Een verzoek om een meer voorspelbare arbeidsrelatie

De werknemer kan nu de werkgever verzoeken om een meer voorspelbare arbeidsrelatie. Dit wordt geregeld in de Wet flexibel werken. Deze wet regelt nu al dat de werknemer het recht heeft om een verzoek te doen tot aanpassing van de arbeidsduur, arbeidstijd en werkplek. Hieraan wordt voor de werknemer het recht toegevoegd om te verzoeken om een meer voorspelbare arbeidsrelatie. Daarbij kan bijvoorbeeld gedacht worden aan een verzoek om een arbeidsovereenkomst voor onbepaalde tijd of een arbeidsovereenkomst met een vaste arbeidsomvang. De werknemer moet daarvoor een schriftelijk verzoek bij de werkgever indienen. Als hij dat doet, moet de werkgever binnen een maand reageren op het verzoek. Indien de werkgever niet of niet tijdig reageert, wordt het verzoek van de werknemer geacht te zijn ingewilligd. N.B. voor kleine werkgevers, tot 10 werknemers, geldt een reactietermijn van 3 maanden.

Geheel of grotendeels onvoorspelbaar werkpatroon

De positie van werknemers die werken op grond van een geheel of grotendeels onvoorspelbaar werkpatroon wordt door de toepassing van de richtlijn verbeterd. Ze krijgen een minimaal niveau van voorspelbaarheid.

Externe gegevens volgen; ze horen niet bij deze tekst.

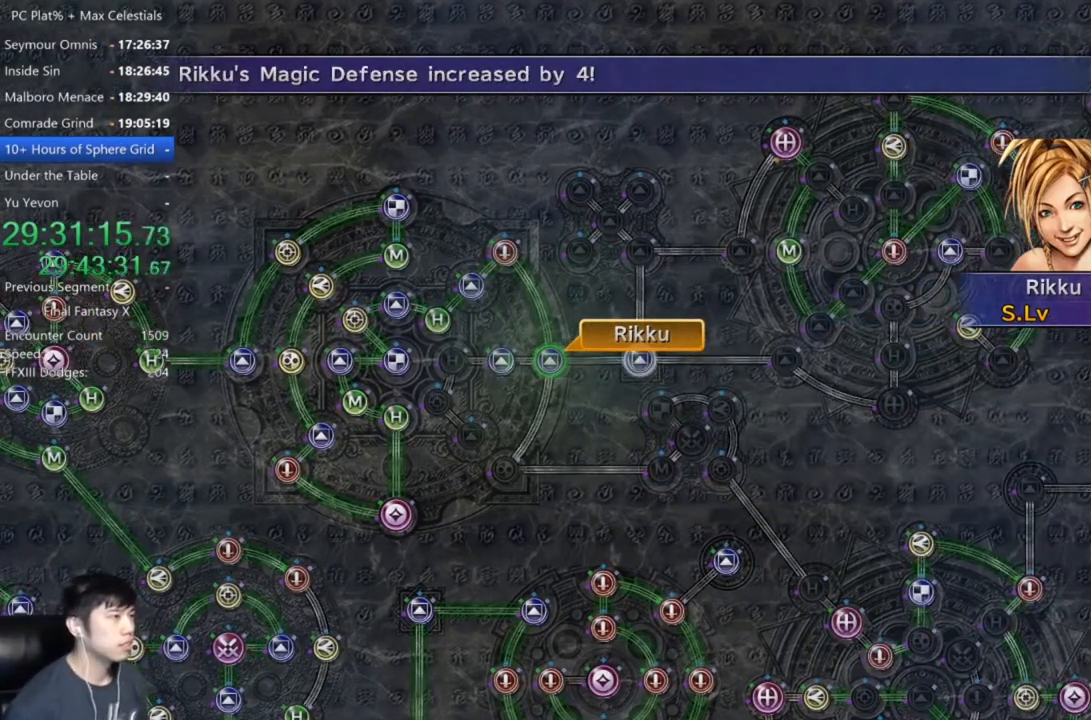
Gameplay with a controller (Xbox layout); each line is a JSON object with the inputs held at the frame after it. "button_events" lists button changes between this image and that frame as [ms after this image, input, new state], when the widget could be followed in between (sticks are given only as held states).
{"buttons": ["DPAD_DOWN"], "left_stick": "center", "right_stick": "center", "button_events": [[167, "A", "down"], [233, "A", "up"], [334, "A", "down"], [434, "A", "up"], [500, "DPAD_DOWN", "down"]]}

Geheel of grotendeels onvoorspelbaar

Er is sprake van een grotendeels onvoorspelbaar werkpatroon als de tijdstippen waarop het werk moet worden verricht, in overwegende mate direct of indirect door de werkgever worden bepaald. In tegenstelling tot een oproepovereenkomst kan er bij deze contracten wel sprake van een vast overeengekomen arbeidsduur en een vast loon, maar is niet vooraf vastgesteld op welke momenten de werknemer moet werken.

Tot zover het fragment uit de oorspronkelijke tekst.